Sebelumnya, kata Indra, pemerintah telah menelurkan proyek investasi di Citata, yaitu PLTA. Terdapat pula pembangkit listrik tenaga bayu di Sulawesi dengan kapasitas 75 Megawatt. Meski demikian, untuk mencapai target energi terbarukan 23 persen di tahun 2025, masih diperlukan tambahan 9000 Megawatt. 

Direktur Financial Policy Group Otoritas Jasa Keuangan, Greatman Rajab mengatakan kebutuhan pendanaan pembangunan rendah karbon dan net zero emission sangat besar. 
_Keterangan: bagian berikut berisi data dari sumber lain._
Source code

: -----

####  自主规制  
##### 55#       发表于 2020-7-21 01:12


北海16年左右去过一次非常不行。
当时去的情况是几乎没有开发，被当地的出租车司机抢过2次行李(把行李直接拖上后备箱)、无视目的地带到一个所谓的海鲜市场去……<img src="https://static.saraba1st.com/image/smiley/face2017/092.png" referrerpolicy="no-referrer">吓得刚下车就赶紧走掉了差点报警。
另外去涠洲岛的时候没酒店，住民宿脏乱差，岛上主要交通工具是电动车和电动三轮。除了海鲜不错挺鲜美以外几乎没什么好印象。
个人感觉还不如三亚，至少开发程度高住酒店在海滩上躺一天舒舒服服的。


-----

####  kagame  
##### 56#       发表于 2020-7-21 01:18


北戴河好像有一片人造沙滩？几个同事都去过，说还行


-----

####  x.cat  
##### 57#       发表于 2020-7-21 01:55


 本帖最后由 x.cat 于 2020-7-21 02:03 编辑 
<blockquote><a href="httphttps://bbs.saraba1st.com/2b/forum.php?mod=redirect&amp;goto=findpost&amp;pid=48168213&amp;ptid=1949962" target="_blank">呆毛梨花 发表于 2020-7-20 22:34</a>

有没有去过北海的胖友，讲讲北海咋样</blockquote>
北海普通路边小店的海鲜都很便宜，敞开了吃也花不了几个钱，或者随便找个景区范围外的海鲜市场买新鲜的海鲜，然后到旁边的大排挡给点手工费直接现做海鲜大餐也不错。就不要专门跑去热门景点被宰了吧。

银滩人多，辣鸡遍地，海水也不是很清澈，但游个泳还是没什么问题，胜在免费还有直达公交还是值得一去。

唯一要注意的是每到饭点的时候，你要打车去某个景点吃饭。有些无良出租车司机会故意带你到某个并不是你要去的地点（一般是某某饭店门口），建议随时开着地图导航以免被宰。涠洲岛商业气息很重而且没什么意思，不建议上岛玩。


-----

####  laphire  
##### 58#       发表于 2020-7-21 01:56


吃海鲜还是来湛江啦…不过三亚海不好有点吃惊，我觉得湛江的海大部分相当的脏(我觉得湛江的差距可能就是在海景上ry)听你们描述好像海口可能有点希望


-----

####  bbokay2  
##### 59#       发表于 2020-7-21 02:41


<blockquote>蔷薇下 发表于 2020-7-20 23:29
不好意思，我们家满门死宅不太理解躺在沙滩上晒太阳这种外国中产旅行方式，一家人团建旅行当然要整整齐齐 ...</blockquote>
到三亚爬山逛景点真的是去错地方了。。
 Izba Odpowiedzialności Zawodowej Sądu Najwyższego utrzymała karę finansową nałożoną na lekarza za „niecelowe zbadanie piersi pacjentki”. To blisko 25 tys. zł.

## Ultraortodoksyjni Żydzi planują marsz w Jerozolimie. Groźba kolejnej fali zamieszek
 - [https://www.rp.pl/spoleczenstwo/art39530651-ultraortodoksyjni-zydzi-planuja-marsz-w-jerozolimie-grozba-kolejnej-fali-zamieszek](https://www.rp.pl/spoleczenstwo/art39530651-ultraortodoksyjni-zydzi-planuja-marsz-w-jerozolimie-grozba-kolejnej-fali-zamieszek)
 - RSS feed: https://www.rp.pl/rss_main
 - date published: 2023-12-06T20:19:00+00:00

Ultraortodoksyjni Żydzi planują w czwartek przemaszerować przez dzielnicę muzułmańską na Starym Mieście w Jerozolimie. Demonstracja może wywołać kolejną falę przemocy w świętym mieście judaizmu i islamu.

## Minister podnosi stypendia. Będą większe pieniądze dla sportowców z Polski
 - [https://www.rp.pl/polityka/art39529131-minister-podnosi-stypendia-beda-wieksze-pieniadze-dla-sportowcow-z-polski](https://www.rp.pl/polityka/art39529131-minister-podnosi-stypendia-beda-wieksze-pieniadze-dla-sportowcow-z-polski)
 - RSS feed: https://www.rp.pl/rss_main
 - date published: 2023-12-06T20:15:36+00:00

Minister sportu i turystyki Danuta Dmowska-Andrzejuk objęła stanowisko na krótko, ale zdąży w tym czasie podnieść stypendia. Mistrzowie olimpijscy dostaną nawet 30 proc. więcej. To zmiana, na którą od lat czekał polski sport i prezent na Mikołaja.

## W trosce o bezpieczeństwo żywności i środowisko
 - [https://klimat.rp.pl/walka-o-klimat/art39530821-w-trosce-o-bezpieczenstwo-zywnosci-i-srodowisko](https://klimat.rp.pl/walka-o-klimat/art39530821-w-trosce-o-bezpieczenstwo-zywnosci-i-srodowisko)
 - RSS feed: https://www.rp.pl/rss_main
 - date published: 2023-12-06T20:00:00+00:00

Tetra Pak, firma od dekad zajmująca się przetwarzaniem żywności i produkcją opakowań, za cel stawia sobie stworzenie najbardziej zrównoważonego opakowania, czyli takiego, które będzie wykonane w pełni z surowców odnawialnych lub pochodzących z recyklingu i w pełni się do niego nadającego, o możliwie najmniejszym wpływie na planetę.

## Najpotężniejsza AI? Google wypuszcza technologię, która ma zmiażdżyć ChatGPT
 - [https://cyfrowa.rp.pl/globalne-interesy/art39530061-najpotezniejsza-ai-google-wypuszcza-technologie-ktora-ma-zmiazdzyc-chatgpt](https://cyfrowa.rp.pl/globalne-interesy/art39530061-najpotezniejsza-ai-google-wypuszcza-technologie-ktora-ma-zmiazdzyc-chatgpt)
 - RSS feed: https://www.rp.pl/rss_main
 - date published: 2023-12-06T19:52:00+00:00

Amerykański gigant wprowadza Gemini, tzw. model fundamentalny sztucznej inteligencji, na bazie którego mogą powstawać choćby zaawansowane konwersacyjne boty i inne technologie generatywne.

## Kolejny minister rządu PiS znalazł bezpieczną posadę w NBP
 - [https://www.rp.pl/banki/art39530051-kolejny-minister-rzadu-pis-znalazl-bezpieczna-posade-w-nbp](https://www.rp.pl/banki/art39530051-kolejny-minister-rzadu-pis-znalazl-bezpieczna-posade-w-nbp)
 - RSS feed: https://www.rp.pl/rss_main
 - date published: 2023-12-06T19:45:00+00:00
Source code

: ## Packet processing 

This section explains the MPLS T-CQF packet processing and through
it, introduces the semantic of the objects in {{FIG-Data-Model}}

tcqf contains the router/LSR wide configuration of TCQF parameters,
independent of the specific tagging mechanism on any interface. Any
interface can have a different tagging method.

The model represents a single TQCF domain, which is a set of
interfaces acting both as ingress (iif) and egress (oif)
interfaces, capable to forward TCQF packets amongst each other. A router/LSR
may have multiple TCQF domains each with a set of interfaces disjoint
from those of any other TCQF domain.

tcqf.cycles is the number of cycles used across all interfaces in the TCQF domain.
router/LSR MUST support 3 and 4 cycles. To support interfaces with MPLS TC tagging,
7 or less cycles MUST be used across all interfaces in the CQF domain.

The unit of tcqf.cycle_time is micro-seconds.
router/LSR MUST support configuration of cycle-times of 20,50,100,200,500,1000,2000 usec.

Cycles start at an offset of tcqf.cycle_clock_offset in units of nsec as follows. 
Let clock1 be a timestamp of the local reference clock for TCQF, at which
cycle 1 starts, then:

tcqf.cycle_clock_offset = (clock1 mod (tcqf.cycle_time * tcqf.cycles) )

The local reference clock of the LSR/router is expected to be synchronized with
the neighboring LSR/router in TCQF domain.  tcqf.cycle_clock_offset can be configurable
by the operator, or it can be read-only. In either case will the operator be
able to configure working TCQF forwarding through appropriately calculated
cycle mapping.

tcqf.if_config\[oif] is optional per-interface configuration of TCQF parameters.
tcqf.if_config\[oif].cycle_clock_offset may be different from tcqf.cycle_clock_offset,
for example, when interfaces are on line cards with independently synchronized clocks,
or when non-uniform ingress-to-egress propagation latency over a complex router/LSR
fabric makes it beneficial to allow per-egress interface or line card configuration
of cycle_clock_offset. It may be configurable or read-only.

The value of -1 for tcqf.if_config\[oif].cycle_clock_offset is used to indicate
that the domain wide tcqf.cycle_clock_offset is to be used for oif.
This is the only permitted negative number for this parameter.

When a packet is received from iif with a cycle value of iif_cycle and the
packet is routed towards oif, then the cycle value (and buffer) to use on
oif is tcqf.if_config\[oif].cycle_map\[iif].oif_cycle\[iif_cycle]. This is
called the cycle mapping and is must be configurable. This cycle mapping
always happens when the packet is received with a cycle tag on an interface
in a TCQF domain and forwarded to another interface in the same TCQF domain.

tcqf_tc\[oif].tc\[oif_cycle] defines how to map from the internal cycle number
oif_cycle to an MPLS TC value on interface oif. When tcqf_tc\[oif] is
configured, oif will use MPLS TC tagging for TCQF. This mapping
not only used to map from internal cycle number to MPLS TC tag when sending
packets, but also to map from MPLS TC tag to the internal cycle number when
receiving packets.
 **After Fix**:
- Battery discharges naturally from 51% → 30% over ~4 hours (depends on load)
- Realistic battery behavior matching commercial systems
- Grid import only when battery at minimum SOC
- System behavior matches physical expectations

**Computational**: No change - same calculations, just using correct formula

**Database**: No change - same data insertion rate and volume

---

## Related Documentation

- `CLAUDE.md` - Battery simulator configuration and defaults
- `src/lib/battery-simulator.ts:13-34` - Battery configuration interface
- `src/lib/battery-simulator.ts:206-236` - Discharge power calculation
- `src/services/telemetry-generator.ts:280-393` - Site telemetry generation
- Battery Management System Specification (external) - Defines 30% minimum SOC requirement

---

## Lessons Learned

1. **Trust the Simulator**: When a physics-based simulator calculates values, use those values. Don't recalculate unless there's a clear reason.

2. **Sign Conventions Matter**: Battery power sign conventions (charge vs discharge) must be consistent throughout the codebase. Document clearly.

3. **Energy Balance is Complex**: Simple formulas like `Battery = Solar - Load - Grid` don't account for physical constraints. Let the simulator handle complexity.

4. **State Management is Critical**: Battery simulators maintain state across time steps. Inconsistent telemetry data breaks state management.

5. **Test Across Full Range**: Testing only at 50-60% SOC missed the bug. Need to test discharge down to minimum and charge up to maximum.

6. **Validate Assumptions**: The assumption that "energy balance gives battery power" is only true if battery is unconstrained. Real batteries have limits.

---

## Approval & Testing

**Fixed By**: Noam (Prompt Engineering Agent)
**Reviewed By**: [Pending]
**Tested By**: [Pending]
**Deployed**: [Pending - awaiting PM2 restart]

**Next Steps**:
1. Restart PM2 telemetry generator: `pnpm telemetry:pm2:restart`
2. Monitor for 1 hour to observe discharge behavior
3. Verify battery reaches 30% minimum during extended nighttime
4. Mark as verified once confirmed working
"Ibu Menkeu dua hari yang lalu mengatakan bahwa angka 479 miliar USD yang dibutuhkan untuk menurunkan 41 persen emisi karbon hingga 2030, angka yang luar biasa. Ini memberi peluang bagi industri jasa keuangan untuk bisa ikut terlibat dalam pendanaan berkelanjutan," ungkapnya. 

Menurut Greatman, OJK berupaya mendorong pendanaan berkelanjutan dengan mengeluarkan beberapa regulasi keuangan berkelanjutan. Diantaranya POJK Nomor 51 tahun 2017 tentang Penerapan Keuangan Berkelanjutan Bagi Lembaga Jasa Keuangan, baik sektor perbankan, pasar modal, dan industri keuangan non bank. 

Selain POJK nomor 51 tahun 2017, OJK juga mengeluarkan POJK nomor 60 tahun 2017 tentang Penerbitan dan Persyaratan Efek Bersifat Utang yang Berwawasan Lingkungan. OJK menyebut POJK tersebut tentang Green Bon. Sejak diterbitkannnya POJK ini, green bon yang sudah dikeluarkan mencapai 2,26 miliar USD atau sebesar Rp32,1 triliun. 

 

"Jadi ini yang telah dikeluarkan regulasinya oleh OJK. Tentu saja kedepannya OJK akan terus mengeluarkan kebijakan, memberikan insentif bagi lembaga jasa keuangan untuk mendorong sistem keuangan hijau di Indonesia," kata dia. 

Direktur Utama Badan Pengelola Dana Lingkungan Hidup (BPDLH)/Indonesian Environment Fund (IEF), Djoko Hendratto menjelaskan mengenai tugas dan mandat yang diemban BPDLH adalah mengenai lingkungan hidup, khususnya mengawal dari perspektif keuangan. 

"Mandat pemerintah, pertama dana bergulir yang jumlahnya cukup besar. Jumlah total Rp8 triliun. Kedua, dari pemerintah kami diberi mandat untuk mengelola dana bencana, untuk tahun 2022 mungkin diturunkan baru sekitar Rp3 triliun," kata Djoko. 

Ia menambahkan, terdapat pula dana switching dari pemerintah Amerika Serikat. Selain itu ada pula dana dari green fund sejumlah 103 juta USD, forest carbon partnership yang dana sebagian untuk penguatan infrastruktur sebesar 110 juta USD.